Lesson 2 In-Class Discussion

In NLP there’s a paper where they replace Named Entity with other Named Entity to augment the data.

1 Like

@jeremy is the code in ConvLearner include those Conv layer (which we need to code the filter), max-pooling, normalization and so on?

Do you have a link? / title of the paper

1 Like

@jeremy (or anyone who knows) On the topic of learning rates… In this example we’re training in just a few epochs, but I can imagine that we’d sometimes encounter training over hundreds or even thousands of epochs. If we have that situation how often in your experience does this method work? Do we need to do this at a number of points over time in order to compute the different learning rates necessary across the different epochs?

What is the name of the reference paper?

It does. You can refer to this post: precompute=True to see what is deleted and what is added by convlerner.

1 Like

I’d love to know how people use data augmentation for time series? Is it just adding noise or something else?

8 Likes

The cyclic learning rate paper discussed setting a range (min and max) and oscillating between those values. Is there a reason why in this case we only pick 1 value?

I think adding noise would defeat the purpose of increasing our accuracy?

Jeremy will explain this part later.

ok, thanks.

I think it’s: Adversarial Examples for Evaluating Reading Comprehension Systems
I can’t remember if this is exactly the paper.

But the subject was looking for adversarial examples on NLP, hope it helps

2 Likes

@anandsaha alright. Thanks!

How do you do data augmentation with NLP?

4 Likes

It’s because you want the learning rate that has the fastest loss improvement. So if you were to take the derivative of that plot the peak might be a good place, and it would be roughly in the middle. However, you want as high a learning rate as possible because that means that you “move faster” towards the minima. So it’s a trade off between a learning rate that changes fast, and taking bigger steps. I think that’s why Jeremy chooses a point in that curve where the gradient is still good, but the learning rate is still kind of high.

4 Likes

Is the data augmentation is possible for a single channel image?

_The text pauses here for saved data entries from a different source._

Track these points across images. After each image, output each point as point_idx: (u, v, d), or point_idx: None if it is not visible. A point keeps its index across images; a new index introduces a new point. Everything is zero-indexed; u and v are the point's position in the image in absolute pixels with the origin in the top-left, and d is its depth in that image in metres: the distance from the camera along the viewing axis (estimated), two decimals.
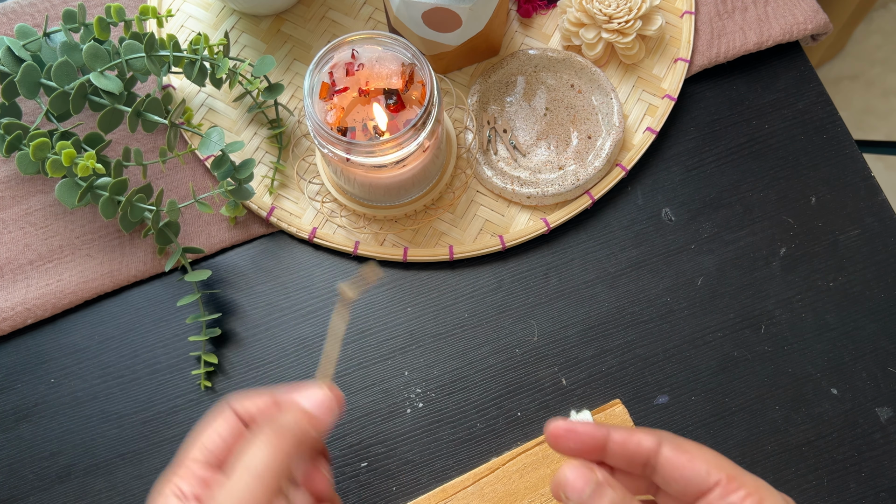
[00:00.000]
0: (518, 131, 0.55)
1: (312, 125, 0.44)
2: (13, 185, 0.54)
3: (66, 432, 0.49)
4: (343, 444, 0.49)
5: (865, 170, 0.55)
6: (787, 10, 0.57)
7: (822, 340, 0.51)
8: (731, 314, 0.51)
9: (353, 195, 0.52)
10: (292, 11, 0.58)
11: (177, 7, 0.58)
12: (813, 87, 0.56)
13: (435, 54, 0.53)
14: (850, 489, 0.48)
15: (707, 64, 0.56)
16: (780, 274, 0.52)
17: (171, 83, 0.56)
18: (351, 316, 0.51)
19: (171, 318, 0.52)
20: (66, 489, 0.48)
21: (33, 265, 0.52)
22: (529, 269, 0.52)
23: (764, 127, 0.56)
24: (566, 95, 0.55)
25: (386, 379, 0.50)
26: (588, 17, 0.54)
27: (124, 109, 0.47)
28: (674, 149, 0.55)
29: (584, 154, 0.54)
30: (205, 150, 0.48)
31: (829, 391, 0.50)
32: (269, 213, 0.53)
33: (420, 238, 0.53)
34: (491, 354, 0.50)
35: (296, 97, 0.56)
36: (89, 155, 0.45)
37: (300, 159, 0.54)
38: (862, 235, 0.53)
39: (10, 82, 0.49)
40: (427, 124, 0.44)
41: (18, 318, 0.51)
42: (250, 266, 0.53)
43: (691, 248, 0.53)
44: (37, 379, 0.50)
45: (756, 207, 0.54)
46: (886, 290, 0.52)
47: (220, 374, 0.50)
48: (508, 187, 0.52)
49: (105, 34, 0.49)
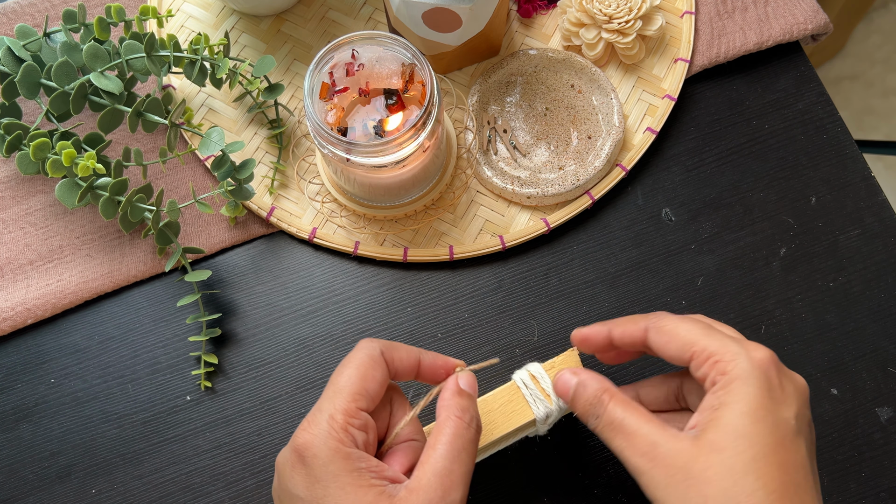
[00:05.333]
0: (518, 131, 0.55)
1: (312, 125, 0.44)
2: (13, 185, 0.54)
3: (66, 432, 0.49)
4: None
5: (865, 170, 0.55)
6: (787, 10, 0.57)
7: (822, 340, 0.51)
8: (731, 314, 0.51)
9: (353, 195, 0.52)
10: (292, 11, 0.58)
11: (177, 7, 0.58)
12: (813, 87, 0.56)
13: (435, 54, 0.53)
14: (850, 489, 0.48)
15: (707, 64, 0.56)
16: (780, 274, 0.52)
17: (172, 83, 0.56)
18: (351, 316, 0.51)
19: (171, 318, 0.52)
20: (66, 489, 0.48)
21: (33, 265, 0.52)
22: (529, 270, 0.52)
23: (764, 127, 0.56)
24: (566, 95, 0.55)
25: None
26: (588, 17, 0.54)
27: (124, 109, 0.47)
28: (674, 149, 0.55)
29: (585, 154, 0.54)
30: (205, 150, 0.48)
31: (829, 391, 0.50)
32: (269, 214, 0.53)
33: (420, 238, 0.53)
34: (491, 354, 0.50)
35: (296, 97, 0.56)
36: (89, 155, 0.45)
37: (300, 159, 0.54)
38: (862, 235, 0.53)
39: (11, 82, 0.49)
40: (427, 124, 0.44)
41: (18, 318, 0.51)
42: (250, 266, 0.53)
43: (691, 248, 0.53)
44: (37, 379, 0.50)
45: (756, 207, 0.54)
46: (886, 290, 0.52)
47: (220, 374, 0.50)
48: (508, 187, 0.52)
49: (105, 34, 0.49)
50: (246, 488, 0.48)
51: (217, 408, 0.50)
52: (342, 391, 0.34)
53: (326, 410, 0.34)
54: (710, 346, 0.34)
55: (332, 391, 0.34)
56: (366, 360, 0.35)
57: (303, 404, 0.50)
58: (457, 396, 0.36)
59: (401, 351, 0.37)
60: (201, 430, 0.49)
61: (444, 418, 0.35)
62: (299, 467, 0.33)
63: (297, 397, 0.50)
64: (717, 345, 0.34)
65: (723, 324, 0.38)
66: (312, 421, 0.34)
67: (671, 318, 0.37)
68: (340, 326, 0.51)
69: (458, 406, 0.36)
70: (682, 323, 0.36)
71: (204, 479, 0.48)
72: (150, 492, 0.48)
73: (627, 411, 0.35)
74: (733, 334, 0.36)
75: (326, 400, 0.34)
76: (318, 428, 0.33)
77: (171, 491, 0.48)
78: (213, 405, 0.50)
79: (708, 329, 0.35)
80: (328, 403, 0.34)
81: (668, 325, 0.36)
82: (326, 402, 0.34)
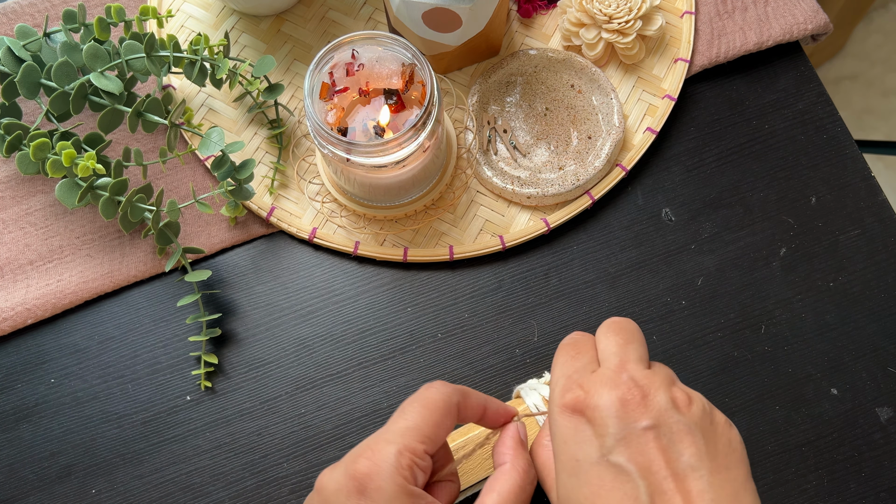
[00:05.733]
0: (518, 131, 0.55)
1: (312, 125, 0.44)
2: (13, 185, 0.54)
3: (66, 432, 0.49)
4: (343, 444, 0.49)
5: (865, 170, 0.55)
6: (787, 10, 0.57)
7: (822, 340, 0.51)
8: (731, 314, 0.51)
9: (353, 195, 0.52)
10: (292, 11, 0.58)
11: (177, 7, 0.58)
12: (813, 87, 0.56)
13: (435, 54, 0.53)
14: (850, 489, 0.48)
15: (707, 64, 0.56)
16: (780, 274, 0.52)
17: (172, 83, 0.56)
18: (351, 316, 0.51)
19: (171, 318, 0.52)
20: (66, 489, 0.48)
21: (33, 265, 0.52)
22: (529, 269, 0.52)
23: (764, 127, 0.56)
24: (566, 95, 0.55)
25: (386, 379, 0.50)
26: (588, 17, 0.54)
27: (124, 110, 0.47)
28: (674, 149, 0.55)
29: (585, 154, 0.54)
30: (205, 150, 0.48)
31: (829, 391, 0.50)
32: (269, 214, 0.53)
33: (420, 238, 0.53)
34: (491, 354, 0.50)
35: (296, 97, 0.56)
36: (89, 155, 0.45)
37: (300, 159, 0.54)
38: (862, 235, 0.53)
39: (11, 82, 0.49)
40: (427, 124, 0.44)
41: (18, 318, 0.51)
42: (250, 266, 0.53)
43: (691, 248, 0.53)
44: (37, 379, 0.50)
45: (756, 207, 0.54)
46: (886, 290, 0.52)
47: (220, 374, 0.50)
48: (508, 187, 0.52)
49: (105, 34, 0.49)
50: (246, 488, 0.48)
51: (217, 408, 0.50)
52: (415, 430, 0.34)
53: (395, 444, 0.33)
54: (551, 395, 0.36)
55: (404, 426, 0.34)
56: (442, 406, 0.35)
57: (303, 404, 0.50)
58: (522, 449, 0.37)
59: (472, 399, 0.37)
60: (201, 430, 0.49)
61: (510, 469, 0.36)
62: (359, 498, 0.32)
63: (297, 397, 0.50)
64: (550, 394, 0.36)
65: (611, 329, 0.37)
66: (377, 450, 0.33)
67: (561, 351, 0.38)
68: (340, 326, 0.51)
69: (525, 461, 0.36)
70: (556, 359, 0.37)
71: (204, 479, 0.48)
72: (150, 492, 0.48)
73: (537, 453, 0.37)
74: (606, 345, 0.36)
75: (396, 434, 0.34)
76: (385, 461, 0.32)
77: (171, 491, 0.48)
78: (213, 405, 0.50)
79: (560, 365, 0.36)
80: (398, 437, 0.33)
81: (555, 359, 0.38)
82: (396, 436, 0.33)
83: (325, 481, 0.33)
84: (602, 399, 0.32)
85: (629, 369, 0.33)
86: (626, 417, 0.32)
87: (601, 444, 0.32)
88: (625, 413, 0.32)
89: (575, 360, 0.36)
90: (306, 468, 0.48)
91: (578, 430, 0.33)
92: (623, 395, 0.32)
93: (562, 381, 0.35)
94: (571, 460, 0.32)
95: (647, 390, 0.32)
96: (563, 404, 0.33)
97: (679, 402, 0.32)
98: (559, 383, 0.35)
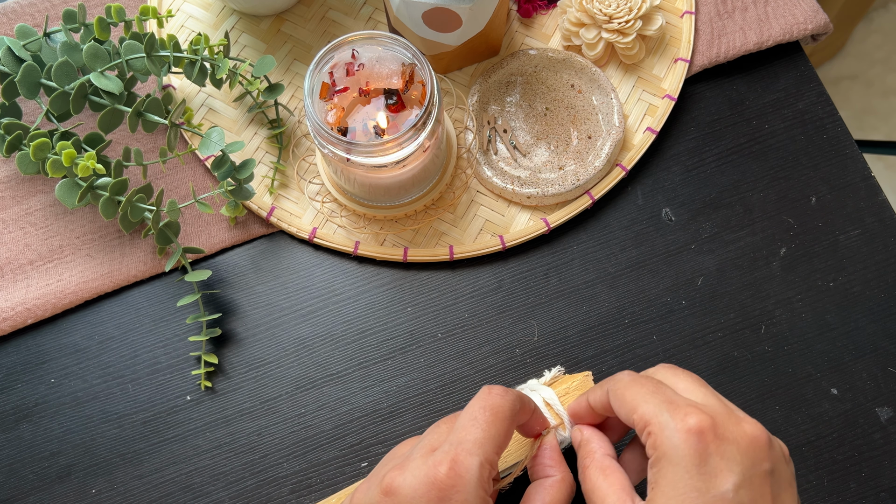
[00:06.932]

Yes, you can do it in a back and white image.

1 Like

So preCompute=True means it just loads the weights for previous layers (except for the top) from the stored Resnet model and we are not finetuning it?

1 Like

I tried it in keras, It failed because of the single channel! Do you have any working sample for that?

1 Like

Regarding precompute=True: Is my understanding correct that when this is done,

  • the library will take the non-augmented dataset
  • pass it through the neural network with pretrained weights already loaded
  • note down the values of the activation of each neuron
  • and save it to disk?
4 Likes